Please copy out each of the rows below word for word, keeping every line unchanged.

───── RECORD EXCERPTS

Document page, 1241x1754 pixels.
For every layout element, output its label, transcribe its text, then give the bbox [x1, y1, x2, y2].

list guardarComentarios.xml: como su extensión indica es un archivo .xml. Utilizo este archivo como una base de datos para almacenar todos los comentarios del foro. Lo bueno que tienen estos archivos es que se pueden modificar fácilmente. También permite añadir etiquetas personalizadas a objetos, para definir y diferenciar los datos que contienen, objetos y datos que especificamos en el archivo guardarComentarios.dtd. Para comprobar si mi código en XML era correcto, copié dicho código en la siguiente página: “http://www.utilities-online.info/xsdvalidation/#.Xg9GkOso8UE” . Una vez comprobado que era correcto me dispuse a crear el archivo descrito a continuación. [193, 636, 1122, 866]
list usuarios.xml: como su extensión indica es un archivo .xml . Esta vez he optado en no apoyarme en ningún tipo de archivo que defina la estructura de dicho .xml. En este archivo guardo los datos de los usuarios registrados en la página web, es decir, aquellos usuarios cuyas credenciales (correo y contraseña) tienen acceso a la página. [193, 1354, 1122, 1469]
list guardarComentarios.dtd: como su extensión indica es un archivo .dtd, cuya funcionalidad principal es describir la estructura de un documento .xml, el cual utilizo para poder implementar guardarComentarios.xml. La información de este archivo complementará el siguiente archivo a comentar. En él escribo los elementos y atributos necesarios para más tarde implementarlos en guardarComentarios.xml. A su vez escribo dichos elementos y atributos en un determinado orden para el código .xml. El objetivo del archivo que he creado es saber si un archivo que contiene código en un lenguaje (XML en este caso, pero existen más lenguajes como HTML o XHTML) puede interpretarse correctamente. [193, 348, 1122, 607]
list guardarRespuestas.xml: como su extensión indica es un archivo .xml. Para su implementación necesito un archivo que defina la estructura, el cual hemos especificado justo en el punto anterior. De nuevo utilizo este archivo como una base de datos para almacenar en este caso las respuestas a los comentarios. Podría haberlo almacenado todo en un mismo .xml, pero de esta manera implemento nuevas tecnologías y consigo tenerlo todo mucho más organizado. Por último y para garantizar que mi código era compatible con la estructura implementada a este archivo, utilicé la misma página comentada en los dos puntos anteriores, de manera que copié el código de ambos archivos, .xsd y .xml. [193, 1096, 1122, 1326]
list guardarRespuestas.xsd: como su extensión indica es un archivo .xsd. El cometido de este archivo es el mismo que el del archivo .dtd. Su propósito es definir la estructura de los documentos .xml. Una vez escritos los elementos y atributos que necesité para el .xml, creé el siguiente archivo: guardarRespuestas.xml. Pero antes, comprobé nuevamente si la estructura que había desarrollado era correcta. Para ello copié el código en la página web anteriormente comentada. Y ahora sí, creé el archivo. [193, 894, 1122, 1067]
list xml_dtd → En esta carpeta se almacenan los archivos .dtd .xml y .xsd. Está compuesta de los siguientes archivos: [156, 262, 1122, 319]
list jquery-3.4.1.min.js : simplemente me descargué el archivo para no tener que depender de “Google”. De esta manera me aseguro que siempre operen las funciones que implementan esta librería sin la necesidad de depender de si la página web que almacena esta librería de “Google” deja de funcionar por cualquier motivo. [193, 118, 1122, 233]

──────────

■ TASK RESULT ■
Document page, 1241x1754 pixels.
For every layout element, output its label, transcribe its text, then give the bbox [x1, y1, x2, y2].

list guardarComentarios.xml: como su extensión indica es un archivo .xml. Utilizo este archivo como una base de datos para almacenar todos los comentarios del foro. Lo bueno que tienen estos archivos es que se pueden modificar fácilmente. También permite añadir etiquetas personalizadas a objetos, para definir y diferenciar los datos que contienen, objetos y datos que especificamos en el archivo guardarComentarios.dtd. Para comprobar si mi código en XML era correcto, copié dicho código en la siguiente página: “http://www.utilities-online.info/xsdvalidation/#.Xg9GkOso8UE” . Una vez comprobado que era correcto me dispuse a crear el archivo descrito a continuación. [193, 636, 1122, 866]
list usuarios.xml: como su extensión indica es un archivo .xml . Esta vez he optado en no apoyarme en ningún tipo de archivo que defina la estructura de dicho .xml. En este archivo guardo los datos de los usuarios registrados en la página web, es decir, aquellos usuarios cuyas credenciales (correo y contraseña) tienen acceso a la página. [193, 1354, 1122, 1469]
list guardarComentarios.dtd: como su extensión indica es un archivo .dtd, cuya funcionalidad principal es describir la estructura de un documento .xml, el cual utilizo para poder implementar guardarComentarios.xml. La información de este archivo complementará el siguiente archivo a comentar. En él escribo los elementos y atributos necesarios para más tarde implementarlos en guardarComentarios.xml. A su vez escribo dichos elementos y atributos en un determinado orden para el código .xml. El objetivo del archivo que he creado es saber si un archivo que contiene código en un lenguaje (XML en este caso, pero existen más lenguajes como HTML o XHTML) puede interpretarse correctamente. [193, 348, 1122, 607]
list guardarRespuestas.xml: como su extensión indica es un archivo .xml. Para su implementación necesito un archivo que defina la estructura, el cual hemos especificado justo en el punto anterior. De nuevo utilizo este archivo como una base de datos para almacenar en este caso las respuestas a los comentarios. Podría haberlo almacenado todo en un mismo .xml, pero de esta manera implemento nuevas tecnologías y consigo tenerlo todo mucho más organizado. Por último y para garantizar que mi código era compatible con la estructura implementada a este archivo, utilicé la misma página comentada en los dos puntos anteriores, de manera que copié el código de ambos archivos, .xsd y .xml. [193, 1096, 1122, 1326]
list guardarRespuestas.xsd: como su extensión indica es un archivo .xsd. El cometido de este archivo es el mismo que el del archivo .dtd. Su propósito es definir la estructura de los documentos .xml. Una vez escritos los elementos y atributos que necesité para el .xml, creé el siguiente archivo: guardarRespuestas.xml. Pero antes, comprobé nuevamente si la estructura que había desarrollado era correcta. Para ello copié el código en la página web anteriormente comentada. Y ahora sí, creé el archivo. [193, 894, 1122, 1067]
list xml_dtd → En esta carpeta se almacenan los archivos .dtd .xml y .xsd. Está compuesta de los siguientes archivos: [156, 262, 1122, 319]
list jquery-3.4.1.min.js : simplemente me descargué el archivo para no tener que depender de “Google”. De esta manera me aseguro que siempre operen las funciones que implementan esta librería sin la necesidad de depender de si la página web que almacena esta librería de “Google” deja de funcionar por cualquier motivo. [193, 118, 1122, 233]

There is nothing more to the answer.